8. Appointment of the external auditor of the Company

 

In accordance with Dutch law, the external auditor of the Company is appointed at the AGM. The Audit Committee has advised the Board of Directors to propose at the AGM the re-appointment of ZAO Deloitte & Touche CIS, an independent registered public accounting firm, as auditors of the Company’s consolidated financial statements for the 2015 financial year (to be

 



 

prepared under U.S. GAAP), and its Dutch affiliate as external auditors of the Company’s statutory annual accounts for the 2015 financial year (to be prepared under IFRS).

 

9-11.                    General authorization of the Board of Directors to (i) issue ordinary shares and preference shares; (ii) exclude pre-emptive rights; and (iii) acquire shares in the Company

 

The proposals to authorize the Board of Directors (i) to issue ordinary shares and preference shares, in an amount up to the authorized share capital from time to time of the Company, and (ii) to exclude the pre-emptive rights of shareholders in respect of such issuances are intended to give the Board of Directors flexibility in financing the Company in the most efficient manner.
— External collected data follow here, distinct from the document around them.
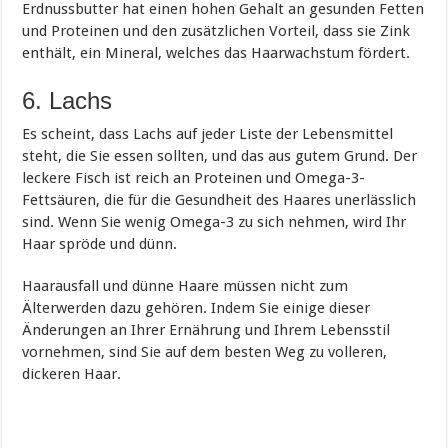
Erdnussbutter hat einen hohen Gehalt an gesunden Fetten
und Proteinen und den zusätzlichen Vorteil, dass sie Zink
enthält, ein Mineral, welches das Haarwachstum fördert.
6. Lachs
Es scheint, dass Lachs auf jeder Liste der Lebensmittel
steht, die Sie essen sollten, und das aus gutem Grund. Der
leckere Fisch ist reich an Proteinen und Omega-3-
Fettsäuren, die für die Gesundheit des Haares unerlässlich
sind. Wenn Sie wenig Omega-3 zu sich nehmen, wird Ihr
Haar spröde und dünn.
Haarausfall und dünne Haare müssen nicht zum
Älterwerden dazu gehören. Indem Sie einige dieser
Änderungen an Ihrer Ernährung und Ihrem Lebensstil
vornehmen, sind Sie auf dem besten Weg zu volleren,
dickeren Haar.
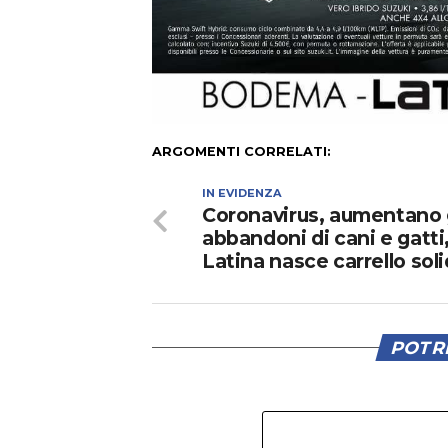
ARGOMENTI CORRELATI:
IN EVIDENZA
Coronavirus, aumentano 
abbandoni di cani e gatti,
Latina nasce carrello soli
POTRE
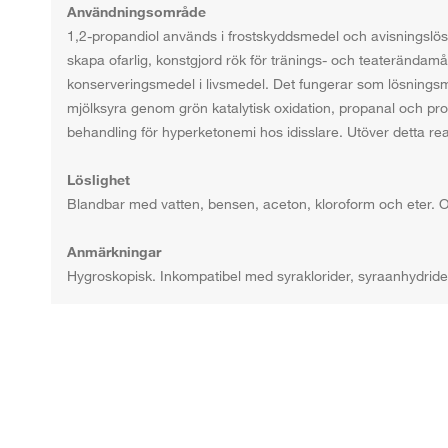
Användningsområde
1,2-propandiol används i frostskyddsmedel och avisningslösni
skapa ofarlig, konstgjord rök för tränings- och teaterända
konserveringsmedel i livsmedel. Det fungerar som lösningsmed
mjölksyra genom grön katalytisk oxidation, propanal och p
behandling för hyperketonemi hos idisslare. Utöver detta re
Löslighet
Blandbar med vatten, bensen, aceton, kloroform och eter. O
Anmärkningar
Hygroskopisk. Inkompatibel med syraklorider, syraanhydride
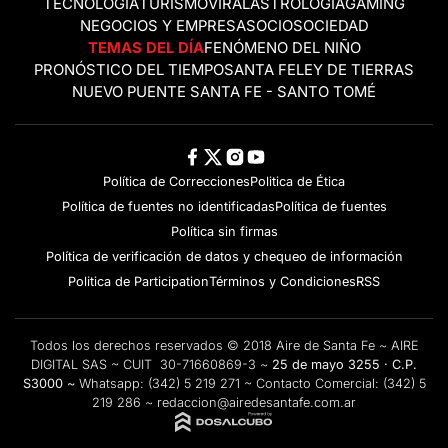
TECNOLOGÍA
TURISMO
VIRAL
ASTROLOGÍA
GAMING
NEGOCIOS Y EMPRESAS
OCIO
SOCIEDAD
TEMAS DEL DÍA
FENÓMENO DEL NIÑO
PRONÓSTICO DEL TIEMPO
SANTA FE
LEY DE TIERRAS
NUEVO PUENTE SANTA FE - SANTO TOMÉ
Política de Correcciones
Politica de Ética
Política de fuentes no identificadas
Política de fuentes
Política sin firmas
Política de verificación de datos y chequeo de información
Politica de Participation
Términos y Condiciones
RSS
Todos los derechos reservados © 2018 Aire de Santa Fe ~ AIRE
DIGITAL SAS ~ CUIT 30-71660869-3 ~
25 de mayo 3255 · C.P.
S3000 ~
Whatsapp:
(342) 5 219 271
~ Contacto Comercial:
(342) 5
219 286
~
redaccion@airedesantafe.com.ar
In addition, enabling the Board of Directors to authorize the issue of a class of preference shares in such a manner as to dilute the interest of any potential acquirer is intended to make a takeover of the Company more difficult or less attractive. Furthermore, such authorizations give the Board of Directors flexibility in the context of acquisitions and mergers.

 

The proposal to authorize the Board of Directors to repurchase shares in the capital of the Company, up to a maximum of 20% of the issued share capital from time to time, in the case of Class A shares, against a purchase price equal to the market price on the Nasdaq Global Select Market of the Class A shares at the time of repurchase, is intended to, among other things, enable the Company to flexibly manage its capital structure in light of market conditions and the Company’s financial position.

 

Adoption of these proposals at the AGM replaces the current authorizations of the Board of Directors in respect of these matters, which were granted at the Annual General Meeting of Shareholders on May 21, 2014.